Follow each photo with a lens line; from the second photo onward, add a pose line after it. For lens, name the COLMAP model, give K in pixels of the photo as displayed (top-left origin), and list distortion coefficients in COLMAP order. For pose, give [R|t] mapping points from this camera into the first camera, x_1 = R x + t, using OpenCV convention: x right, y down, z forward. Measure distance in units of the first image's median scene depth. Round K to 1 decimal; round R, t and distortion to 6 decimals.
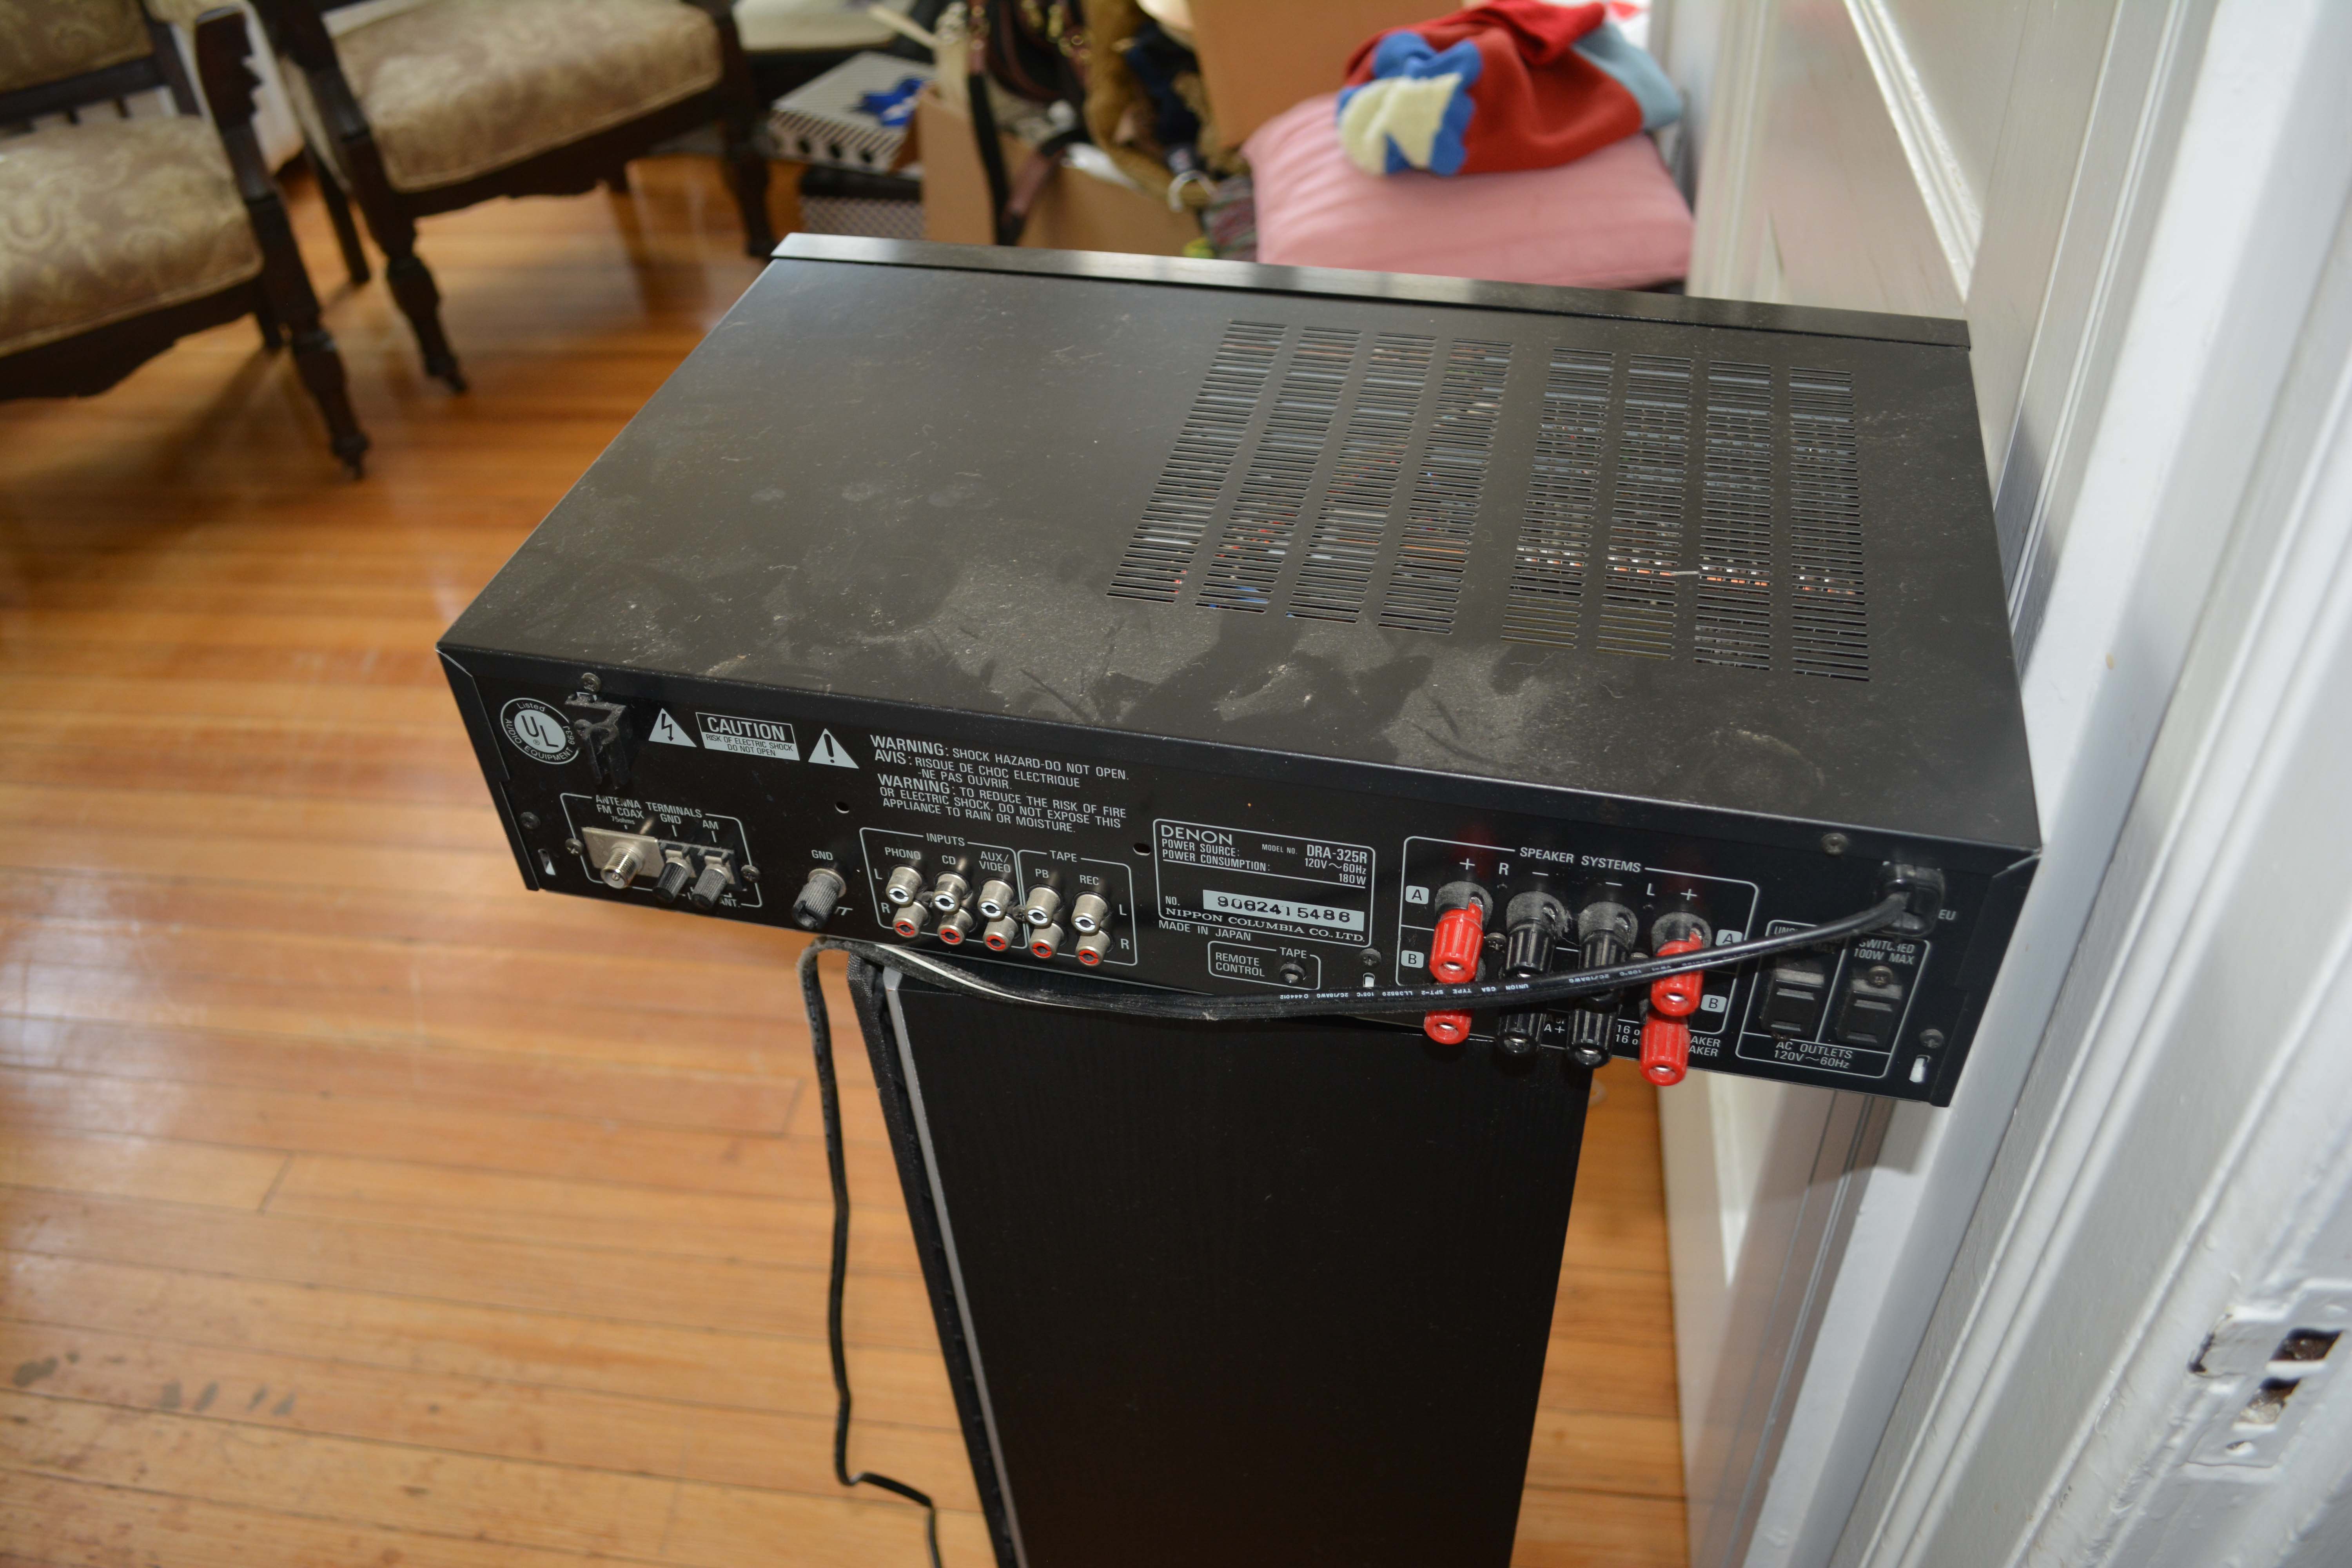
lens RADIAL K [[1795.4, 0, 1201.7], [0, 1795.4, 813.8], [0, 0, 1]] dist [-0.057739, -0.003233]
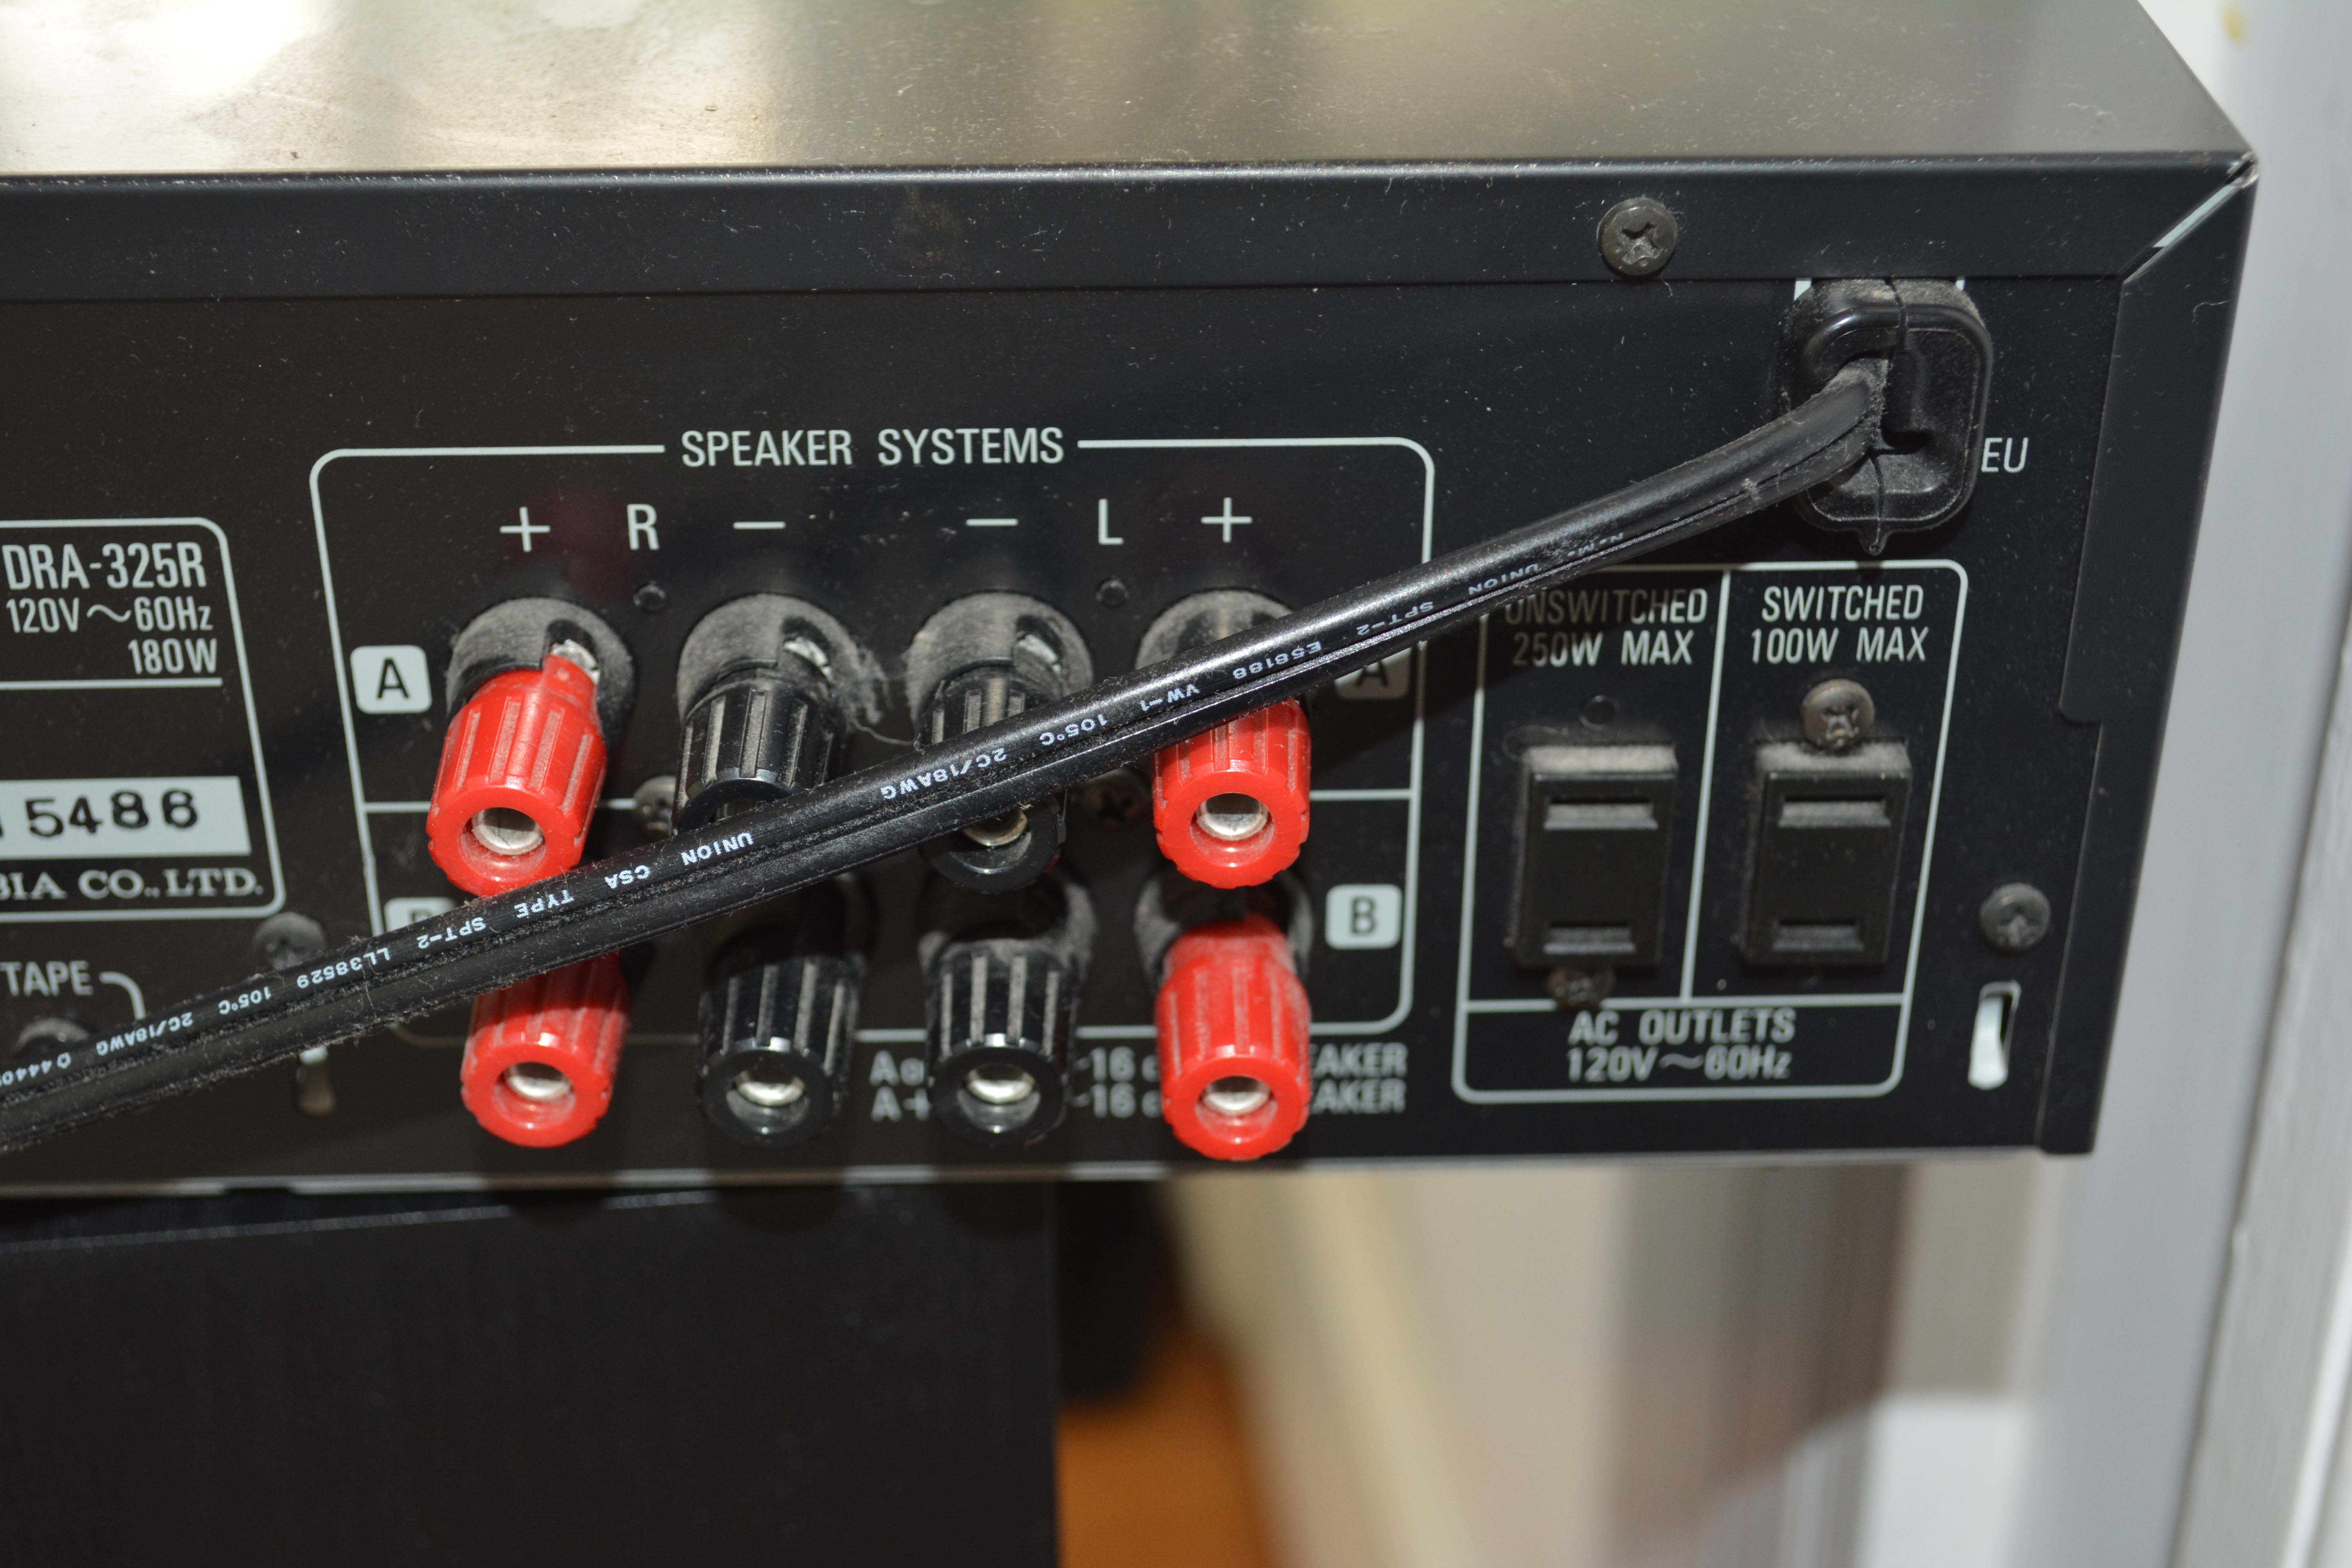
lens RADIAL K [[3586.5, 0, 1105.8], [0, 3586.5, 784.3], [0, 0, 1]] dist [-0.005299, -0.062120]
pose [[0.968514, -0.111379, 0.222655, 0.101536], [0.147517, 0.977176, -0.152860, 0.179250], [-0.200548, 0.180893, 0.962839, 0.387086]]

▬▬▬▬▬▬

▶ _What needs to be done_
Reproduce all of the lines above, substituting "8 decimals" for "6 decimals" and leaving everything else unchanged. Omit the pictures from your reproduction.

▶ _Task answer_
Follow each photo with a lens line; from the second photo onward, add a pose line after it. For lens, name the COLMAP model, give K in pixels of the photo as displayed (top-left origin), and list distortion coefficients in COLMAP order. For pose, give [R|t] mapping points from this camera into the first camera, x_1 = R x + t, using OpenCV convention: x right, y down, z forward. Measure distance in units of the first image's median scene depth. Round K to 1 decimal; round R, t and distortion to 8 decimals.
lens RADIAL K [[1795.4, 0, 1201.7], [0, 1795.4, 813.8], [0, 0, 1]] dist [-0.057739, -0.003233]
lens RADIAL K [[3586.5, 0, 1105.8], [0, 3586.5, 784.3], [0, 0, 1]] dist [-0.005299, -0.062120]
pose [[0.968514, -0.111379, 0.222655, 0.101536], [0.147517, 0.977176, -0.152860, 0.179250], [-0.200548, 0.180893, 0.962839, 0.387086]]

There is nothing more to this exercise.